United Club — Concourse A
The Concourse A location is smaller, which makes sense given where it sits relative to the B location. It's still a proper lounge — not a converted closet — but if you walk in expecting the same footprint as Concourse B, you'll notice the difference immediately.
What it does well is accessibility. If your gate is on Concourse A, you're not trekking across the terminal to get to the bigger lounge only to have to hustle back when boarding starts. That convenience factor matters more than people give it credit for, especially at DEN, where the concourses are connected by the underground train and a walk across the terminal can genuinely eat into your time.

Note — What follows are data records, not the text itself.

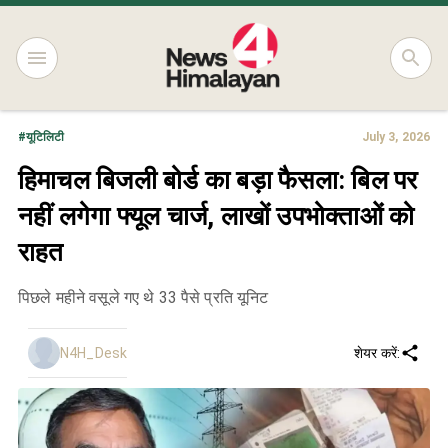
#
यूटिलिटी
July 3, 2026
हिमाचल बिजली बोर्ड का बड़ा फैसला: बिल पर
नहीं लगेगा फ्यूल चार्ज, लाखों उपभोक्ताओं को
राहत
पिछले महीने वसूले गए थे 33 पैसे प्रति यूनिट
N4H_Desk
शेयर करें:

The food and drink setup mirrors what you'll find at the Concourse B location — complimentary snacks and a bar, the same general United Club standard. Don't expect a dramatically different menu between the two.
Who Actually Gets In
This is the practical part, and it's where I'd focus if you're not already a United Club member. Access runs through a few channels. You can get in with a United Club membership, which you can purchase outright, or — more practically for a lot of people — through the United Club credit card. Chase offers a United Club card that comes with a membership included, and there are sign-up bonuses worth looking at if you fly United often enough to justify it.
The card route is how most regular travelers end up with access, and honestly it makes the math work better than paying for a standalone membership unless you're flying United constantly. One-time passes are also available for purchase at the door if you just want to try it without committing to anything.
How It Stacks Up at DEN
Denver's airport lounge landscape has gotten competitive enough that it's worth knowing where the United Club sits relative to the other options. The AMEX Centurion Lounge at DEN is frequently cited as one of the better lounge experiences in the country — the food program is a step above what most airline lounges do, and the design reflects that Centurion investment. If you have access to both, the Centurion is probably the better meal. But the United Club's size, particularly on Concourse B, is genuinely hard to match.

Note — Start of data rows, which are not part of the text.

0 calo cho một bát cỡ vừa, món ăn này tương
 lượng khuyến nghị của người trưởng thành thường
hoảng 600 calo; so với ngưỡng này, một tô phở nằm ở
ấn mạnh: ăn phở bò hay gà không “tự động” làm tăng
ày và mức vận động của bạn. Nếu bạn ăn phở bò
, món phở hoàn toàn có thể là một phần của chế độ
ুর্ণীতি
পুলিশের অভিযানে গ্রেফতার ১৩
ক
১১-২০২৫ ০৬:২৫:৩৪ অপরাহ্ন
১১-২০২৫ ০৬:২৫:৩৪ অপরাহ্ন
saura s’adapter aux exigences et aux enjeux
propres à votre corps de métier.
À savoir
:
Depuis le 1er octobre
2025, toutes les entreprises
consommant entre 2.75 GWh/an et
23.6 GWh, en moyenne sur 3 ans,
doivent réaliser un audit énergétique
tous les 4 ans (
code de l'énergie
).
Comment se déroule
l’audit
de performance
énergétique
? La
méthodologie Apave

The Delta Sky Club and the American Airlines Admirals Club round out the options at DEN, and your access to any of these largely depends on which cards you carry and which airline you're flying. If you're a United flyer and you have Club access, the Concourse B location in particular is worth using — it holds up against the competition at this airport in a way that United Clubs at smaller airports sometimes don't.
The Practical Stuff
DEN is already one of the more manageable major airports once you get past security, and having lounge access makes the buffer time before a flight actually comfortable rather than just waiting. The Concourse B United Club is the one I'd prioritize if you can only choose one — the size means you're almost always going to find a seat, the bar is solid, and the views of the tarmac are a reasonable way to spend an hour.
The Concourse A location serves a real purpose if your gate is over there. I wouldn't cross the terminal just to get to B when A is right there and offers the same core experience.
One thing worth noting: Denver flights, especially out of DEN, can have real weather delays. If you're flying in or out during a Colorado winter and you know there's any chance of a hold, having lounge access turns a stressful situation into a manageable one. That's probably the underrated case for a United Club membership if you're a regular Denver traveler — it's not just about the food and the quiet, it's about having somewhere decent to be when things go sideways.
The world's largest United Club lounge is in Denver. Whether that matters to you depends entirely on how often you fly United out of here — but if you do, it's a pretty good one to have in your back pocket.